**Work to be completed:**
Set every entry below down once more, exactly as it stands, without images.

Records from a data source
○ ○ ○ ○ ○

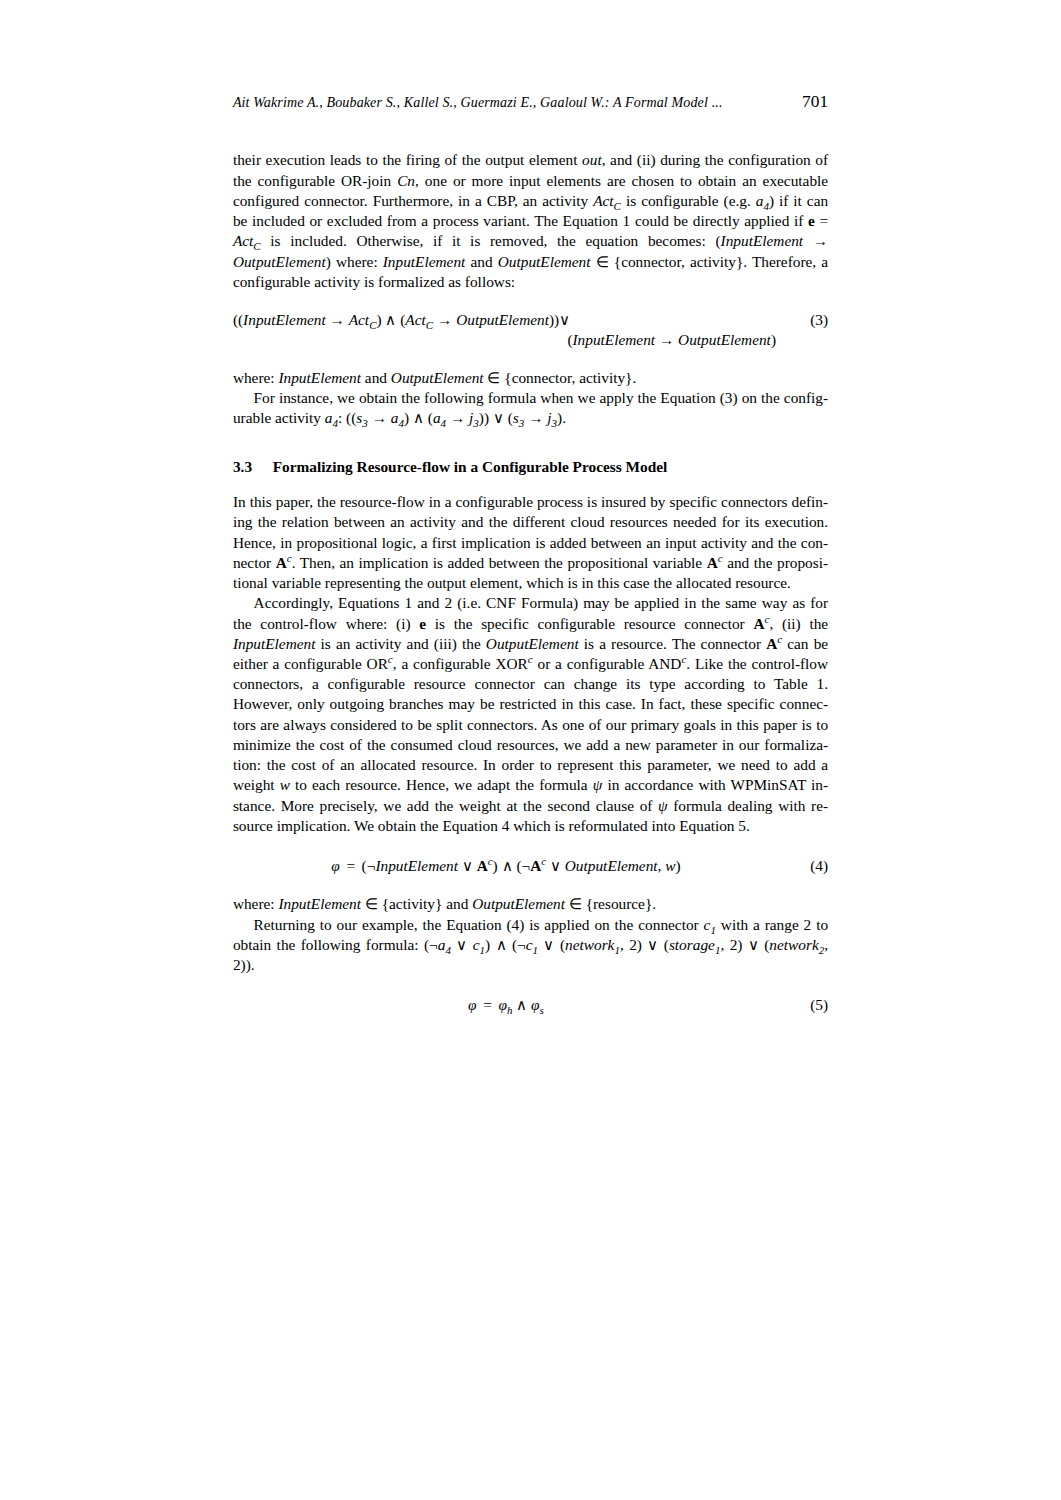Ait Wakrime A., Boubaker S., Kallel S., Guermazi E., Gaaloul W.: A Formal Model ... 701
their execution leads to the firing of the output element out, and (ii) during the configuration of the configurable OR-join Cn, one or more input elements are chosen to obtain an executable configured connector. Furthermore, in a CBP, an activity ActC is configurable (e.g. a4) if it can be included or excluded from a process variant. The Equation 1 could be directly applied if e = ActC is included. Otherwise, if it is removed, the equation becomes: (InputElement → OutputElement) where: InputElement and OutputElement ∈ {connector, activity}. Therefore, a configurable activity is formalized as follows:
((InputElement → ActC) ∧ (ActC → OutputElement))∨
(InputElement → OutputElement)
(3)
where: InputElement and OutputElement ∈ {connector, activity}.
For instance, we obtain the following formula when we apply the Equation (3) on the configurable activity a4: ((s3 → a4) ∧ (a4 → j3)) ∨ (s3 → j3).
3.3 Formalizing Resource-flow in a Configurable Process Model
In this paper, the resource-flow in a configurable process is insured by specific connectors defining the relation between an activity and the different cloud resources needed for its execution. Hence, in propositional logic, a first implication is added between an input activity and the connector Ac. Then, an implication is added between the propositional variable Ac and the propositional variable representing the output element, which is in this case the allocated resource.
Accordingly, Equations 1 and 2 (i.e. CNF Formula) may be applied in the same way as for the control-flow where: (i) e is the specific configurable resource connector Ac, (ii) the InputElement is an activity and (iii) the OutputElement is a resource. The connector Ac can be either a configurable ORc, a configurable XORc or a configurable ANDc. Like the control-flow connectors, a configurable resource connector can change its type according to Table 1. However, only outgoing branches may be restricted in this case. In fact, these specific connectors are always considered to be split connectors. As one of our primary goals in this paper is to minimize the cost of the consumed cloud resources, we add a new parameter in our formalization: the cost of an allocated resource. In order to represent this parameter, we need to add a weight w to each resource. Hence, we adapt the formula ψ in accordance with WPMinSAT instance. More precisely, we add the weight at the second clause of ψ formula dealing with resource implication. We obtain the Equation 4 which is reformulated into Equation 5.
φ = (¬InputElement ∨ Ac) ∧ (¬Ac ∨ OutputElement, w)
(4)
where: InputElement ∈ {activity} and OutputElement ∈ {resource}.
Returning to our example, the Equation (4) is applied on the connector c1 with a range 2 to obtain the following formula: (¬a4 ∨ c1) ∧ (¬c1 ∨ (network1, 2) ∨ (storage1, 2) ∨ (network2, 2)).
φ = φh ∧ φs
(5)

○ ○ ○ ○ ○

**Exercise output:**
Ait Wakrime A., Boubaker S., Kallel S., Guermazi E., Gaaloul W.: A Formal Model ... 701
their execution leads to the firing of the output element out, and (ii) during the configuration of the configurable OR-join Cn, one or more input elements are chosen to obtain an executable configured connector. Furthermore, in a CBP, an activity ActC is configurable (e.g. a4) if it can be included or excluded from a process variant. The Equation 1 could be directly applied if e = ActC is included. Otherwise, if it is removed, the equation becomes: (InputElement → OutputElement) where: InputElement and OutputElement ∈ {connector, activity}. Therefore, a configurable activity is formalized as follows:
((InputElement → ActC) ∧ (ActC → OutputElement))∨
(InputElement → OutputElement)
(3)
where: InputElement and OutputElement ∈ {connector, activity}.
For instance, we obtain the following formula when we apply the Equation (3) on the configurable activity a4: ((s3 → a4) ∧ (a4 → j3)) ∨ (s3 → j3).
3.3 Formalizing Resource-flow in a Configurable Process Model
In this paper, the resource-flow in a configurable process is insured by specific connectors defining the relation between an activity and the different cloud resources needed for its execution. Hence, in propositional logic, a first implication is added between an input activity and the connector Ac. Then, an implication is added between the propositional variable Ac and the propositional variable representing the output element, which is in this case the allocated resource.
Accordingly, Equations 1 and 2 (i.e. CNF Formula) may be applied in the same way as for the control-flow where: (i) e is the specific configurable resource connector Ac, (ii) the InputElement is an activity and (iii) the OutputElement is a resource. The connector Ac can be either a configurable ORc, a configurable XORc or a configurable ANDc. Like the control-flow connectors, a configurable resource connector can change its type according to Table 1. However, only outgoing branches may be restricted in this case. In fact, these specific connectors are always considered to be split connectors. As one of our primary goals in this paper is to minimize the cost of the consumed cloud resources, we add a new parameter in our formalization: the cost of an allocated resource. In order to represent this parameter, we need to add a weight w to each resource. Hence, we adapt the formula ψ in accordance with WPMinSAT instance. More precisely, we add the weight at the second clause of ψ formula dealing with resource implication. We obtain the Equation 4 which is reformulated into Equation 5.
φ = (¬InputElement ∨ Ac) ∧ (¬Ac ∨ OutputElement, w)
(4)
where: InputElement ∈ {activity} and OutputElement ∈ {resource}.
Returning to our example, the Equation (4) is applied on the connector c1 with a range 2 to obtain the following formula: (¬a4 ∨ c1) ∧ (¬c1 ∨ (network1, 2) ∨ (storage1, 2) ∨ (network2, 2)).
φ = φh ∧ φs
(5)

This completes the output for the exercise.